Dry Season

In the country of the ochre afternoon
it is always still and hot, the dry leaves stirring
infrequently sometimes with the rattling pods
of what they call “women’s tongues,” in
the afternoon country the far hills are very quiet
and heat-hazed, but mostly in the middle
of the country of the afternoon I see the brown heat
of the skin of my first love, so still, so perfect,
so unaltered, and I see how she walked
with her sunburnt hands against the still sea almonds,
to a remembered cove, where she stood n a small dock–
that was when I thought we were immortal
and that love would be folded doves and folded ores
and water lapping against eroded stone
in the ochre country of the afternoon.

– Derek Walcott


It was friday night, and my officemates and I were sitting around a table in the McDonald’s on Paseo. We’re all dead tired, yet Jerry from C/S decides it’s a good time to talk about love like we’re on some inane late night radio show.
He asks our audio tech how he got past it. To which the tech replies, you just do. You find someone else, you forget, and voila, you heal. The whole idea of moving on is built around the notion that there is an actual cure for heartbreak, and that this cure occurs in the wake of forgetting. As if memory were an objective repository for misery (as well as other things of course).
Being the only girl at the table then, I had to answer the question as well: “What did I do to get past that last relationship that ended in heartbreak?”

I didn’t. That was my answer and that still is. Whatever pretenses I put on that I’m past anyone who broke my heart in the past, I’m not, and I don’t think I ever will be. It sounds pretty lame, but something chips away from inside you the minute you latch on to someone else. No matter how petty it was, with every part of you that is discovered in the context of a relationship, a part of you is taken away in its absence. In its place is a wound that is as much a part of your self as a mole on your chin or your lack of a vocabulary to describe the gravity of that kind of disappointment.

Dead Bodies Everywhere

We were on our way home last night when traffic slowed along Sumulong Highway and two police vans came into view. Further along the road, a man was sprawled on the shoulder, his leg broken and twisted at the knee. A hit and run victim: judging from the number of people surrounding him and the dust and debris that had settled on his corpse, he had probably been there for quite a while. I wondered how many people had already stopped to gawk before the cops arrived.

Just a little further along the stretch, a little boy was being pushed on a cart in the middle of the lane by an older child. In spite of the grief, the horror that took place just a little up the road, life still goes on within the same stretch of time and space.

I’ve never seen a dead body before, but I find myself insensate in the presence of one.

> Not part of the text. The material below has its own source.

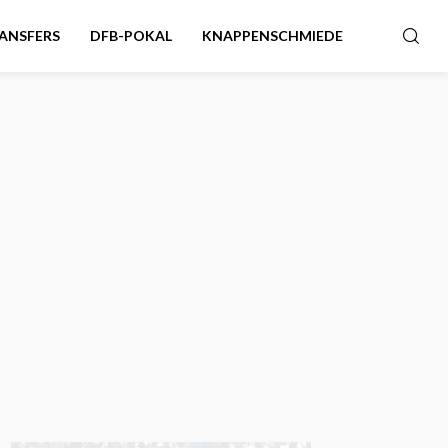
ANSFERS
DFB-POKAL
KNAPPENSCHMIEDE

I didn’t know the man, and people die every day in varying degrees of brutality or in the tender arms of sleep. It’s the only certainty we’re granted in this fickle lifetime. Me, I want two kids–both boys, an apartment in Malate, and a job in a museum. There are no guarantees to any of these but I do know that one day it will all end and the only thing that I won’t be able to change is the last thing I had on my mind the moment it happens.

I’d like to be on vacation when I die, I want the last thing on my mind to have nothing to do with work.